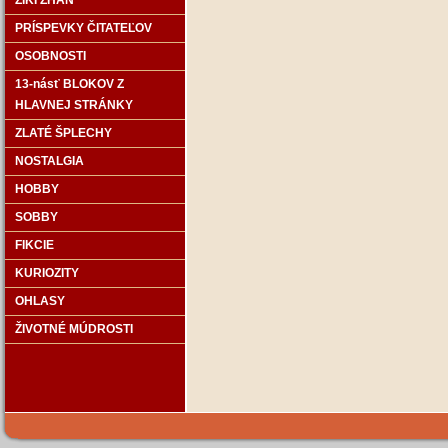
ZIKI ZHÁN
PRÍSPEVKY ČITATEĽOV
OSOBNOSTI
13-násť BLOKOV Z
HLAVNEJ STRÁNKY
ZLATÉ ŠPLECHY
NOSTALGIA
HOBBY
SOBBY
FIKCIE
KURIOZITY
OHLASY
ŽIVOTNÉ MÚDROSTI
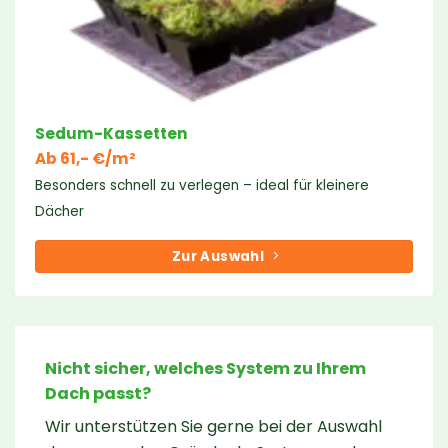
Sedum-Kassetten
Ab 61,- €/m²
Besonders schnell zu verlegen – ideal für kleinere
Dächer
Zur Auswahl
Nicht sicher, welches System zu Ihrem
Dach passt?
Wir unterstützen Sie gerne bei der Auswahl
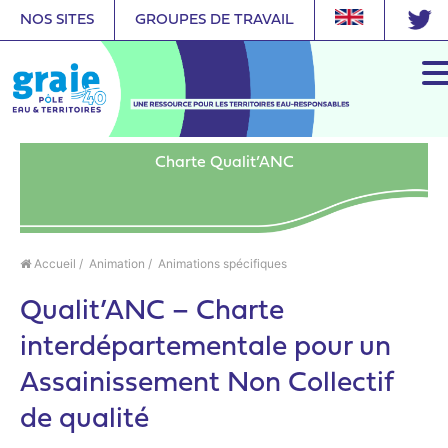
NOS SITES
GROUPES DE TRAVAIL
Charte Qualit’ANC
Accueil
/
Animation
/
Animations spécifiques
Qualit’ANC – Charte
interdépartementale pour un
Assainissement Non Collectif
de qualité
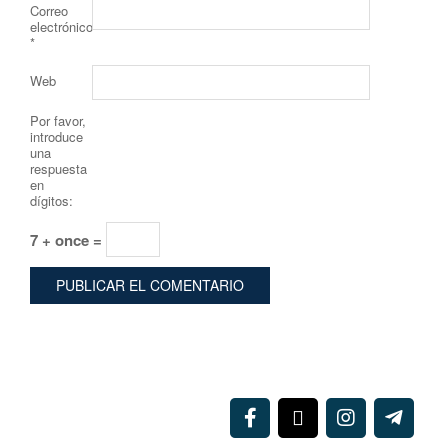
Correo
electrónico
*
Web
Por favor,
introduce
una
respuesta
en
dígitos:
7 + once =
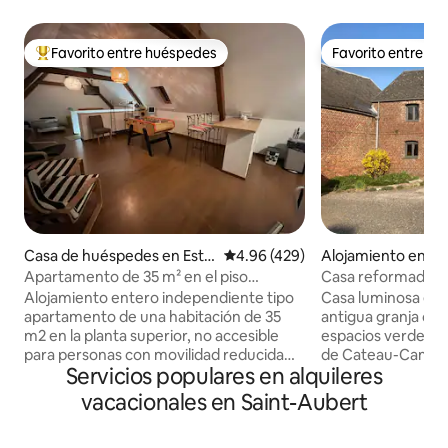
Favorito entre huéspedes
Favorito entre h
Favorito entre huéspedes preferido
Favorito entre h
Casa de huéspedes en Estr
Calificación promedio: 4.96 de 5
4.96 (429)
Alojamiento en Ba
un
Apartamento de 35 m² en el piso
Casa reformada en
superior en Bassin Rond Estrun
familiar
Alojamiento entero independiente tipo
Casa luminosa en 
apartamento de una habitación de 35
antigua granja cu
m2 en la planta superior, no accesible
espacios verdes y
para personas con movilidad reducida
de Cateau-Cambrés
Servicios populares en alquileres
situado en el corazón del sitio verde del "
gran sala de estar
Bassin Rond » en ESTRUN cerca de las
totalmente equipa
vacacionales en Saint-Aubert
principales autopistas de Cambrai, París,
Nespresso, lavavaj
Valenciennes, Bruselas. Posibilidad de
Habitación 1: 1 c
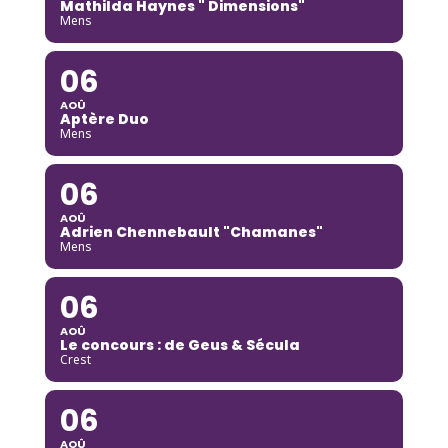
Mathilda Haynes " Dimensions"
Mens
06
AOÛ
Aptère Duo
Mens
06
AOÛ
Adrien Chennebault "Chamanes"
Mens
06
AOÛ
Le concours : de Geus & Sécula
Crest
06
AOÛ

☆ ☆ ☆

> [What to work on]
From the first line to the last, repeat the entries exactly and leave out the pictures.

> [Answer for this exercise]
ZIKI ZHÁN
PRÍSPEVKY ČITATEĽOV
OSOBNOSTI
13-násť BLOKOV Z
HLAVNEJ STRÁNKY
ZLATÉ ŠPLECHY
NOSTALGIA
HOBBY
SOBBY
FIKCIE
KURIOZITY
OHLASY
ŽIVOTNÉ MÚDROSTI
Sedum-Kassetten
Ab 61,- €/m²
Besonders schnell zu verlegen – ideal für kleinere
Dächer
Zur Auswahl
Nicht sicher, welches System zu Ihrem
Dach passt?
Wir unterstützen Sie gerne bei der Auswahl
NOS SITES
GROUPES DE TRAVAIL
Charte Qualit’ANC
Accueil
/
Animation
/
Animations spécifiques
Qualit’ANC – Charte
interdépartementale pour un
Assainissement Non Collectif
de qualité
Correo
electrónico
*
Web
Por favor,
introduce
una
respuesta
en
dígitos:
7 + once =
Favorito entre huéspedes
Favorito entre h
Favorito entre huéspedes preferido
Favorito entre h
Casa de huéspedes en Estr
Calificación promedio: 4.96 de 5
4.96 (429)
Alojamiento en Ba
un
Apartamento de 35 m² en el piso
Casa reformada en
superior en Bassin Rond Estrun
familiar
Alojamiento entero independiente tipo
Casa luminosa en 
apartamento de una habitación de 35
antigua granja cu
m2 en la planta superior, no accesible
espacios verdes y
para personas con movilidad reducida
de Cateau-Cambrés
Servicios populares en alquileres
situado en el corazón del sitio verde del "
gran sala de estar
Bassin Rond » en ESTRUN cerca de las
totalmente equipa
vacacionales en Saint-Aubert
principales autopistas de Cambrai, París,
Nespresso, lavavaj
Valenciennes, Bruselas. Posibilidad de
Habitación 1: 1 c
Mathilda Haynes " Dimensions"
Mens
06
AOÛ
Aptère Duo
Mens
06
AOÛ
Adrien Chennebault "Chamanes"
Mens
06
AOÛ
Le concours : de Geus & Sécula
Crest
06
AOÛ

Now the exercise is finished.